Source material:
☆ ☆ ☆ ☆ ☆
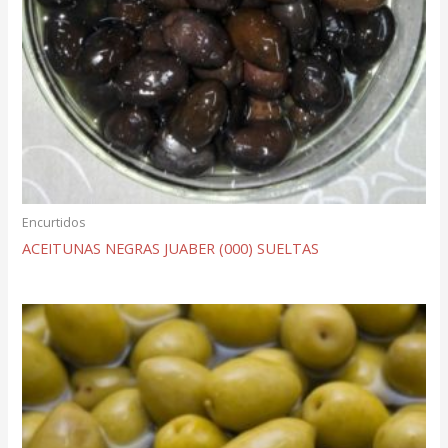
Encurtidos
ACEITUNAS NEGRAS JUABER (000) SUELTAS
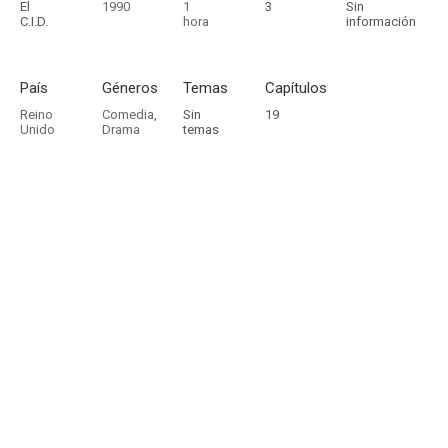
El
1990
1
3
Sin
C.I.D.
hora
información
País
Géneros
Temas
Capítulos
Reino
Comedia
,
Sin
19
Unido
Drama
temas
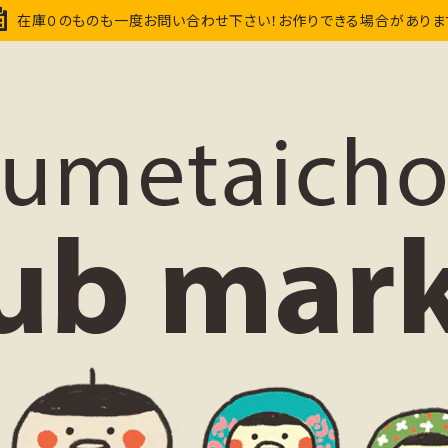
在庫０のものも一度お問い合わせ下さい！お作りできる場合がありま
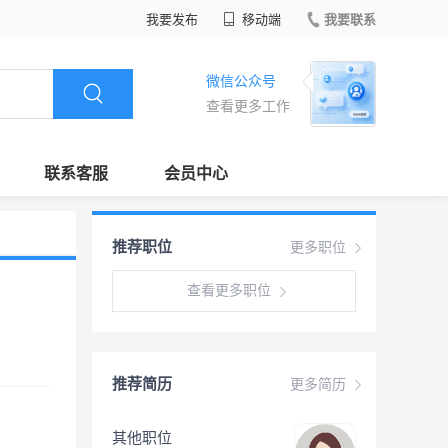
我要发布
移动端
我要联系
微信公众号
查看更多工作
联系客服
会员中心
推荐职位
更多职位
查看更多职位
推荐简历
更多简历
其他职位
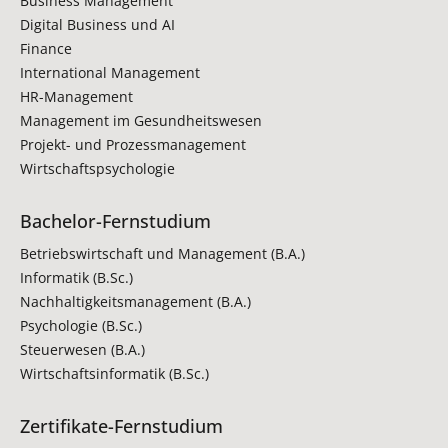
Business Management
Digital Business und AI
Finance
International Management
HR-Management
Management im Gesundheitswesen
Projekt- und Prozessmanagement
Wirtschaftspsychologie
Bachelor-Fernstudium
Betriebswirtschaft und Management (B.A.)
Informatik (B.Sc.)
Nachhaltigkeitsmanagement (B.A.)
Psychologie (B.Sc.)
Steuerwesen (B.A.)
Wirtschaftsinformatik (B.Sc.)
Zertifikate-Fernstudium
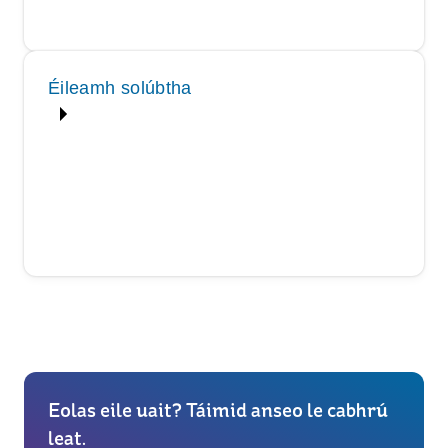
Éileamh solúbtha
Eolas eile uait? Táimid anseo le cabhrú
leat.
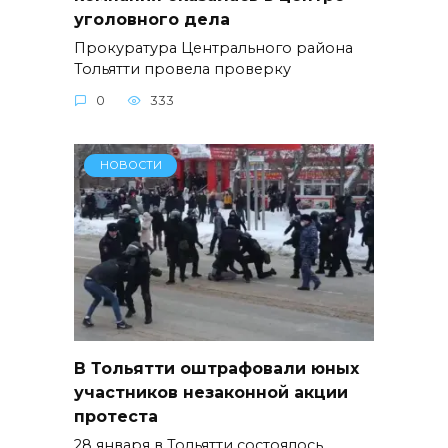
уголовного дела
Прокуратура Центрального района
Тольятти провела проверку
0
333
НОВОСТИ
В Тольятти оштрафовали юных
участников незаконной акции
протеста
28 января в Тольятти состоялось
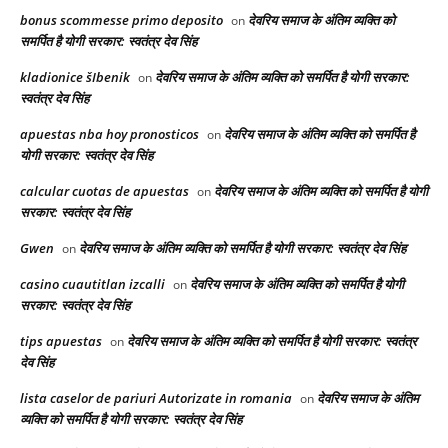
bonus scommesse primo deposito
देवरिय समाज के अंतिम व्यक्ति को
on
समर्पित है योगी सरकार: स्वतंत्र देव सिंह
kladionice šIbenik
देवरिय समाज के अंतिम व्यक्ति को समर्पित है योगी सरकार:
on
स्वतंत्र देव सिंह
apuestas nba hoy pronosticos
देवरिय समाज के अंतिम व्यक्ति को समर्पित है
on
योगी सरकार: स्वतंत्र देव सिंह
calcular cuotas de apuestas
देवरिय समाज के अंतिम व्यक्ति को समर्पित है योगी
on
सरकार: स्वतंत्र देव सिंह
Gwen
देवरिय समाज के अंतिम व्यक्ति को समर्पित है योगी सरकार: स्वतंत्र देव सिंह
on
casino cuautitlan izcalli
देवरिय समाज के अंतिम व्यक्ति को समर्पित है योगी
on
सरकार: स्वतंत्र देव सिंह
tips apuestas
देवरिय समाज के अंतिम व्यक्ति को समर्पित है योगी सरकार: स्वतंत्र
on
देव सिंह
lista caselor de pariuri Autorizate in romania
देवरिय समाज के अंतिम
on
व्यक्ति को समर्पित है योगी सरकार: स्वतंत्र देव सिंह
☆ ☆ ☆ ☆ ☆
What you will do:
Reproduce the lines of the material above, from the line that contains "Éileamh solúbtha" through the line that contains "28 января в Тольятти состоялось", including both of those lines. Leave the pictures out.

Response:
Éileamh solúbtha
Eolas eile uait? Táimid anseo le cabhrú
leat.
уголовного дела
Прокуратура Центрального района
Тольятти провела проверку
0
333
НОВОСТИ
В Тольятти оштрафовали юных
участников незаконной акции
протеста
28 января в Тольятти состоялось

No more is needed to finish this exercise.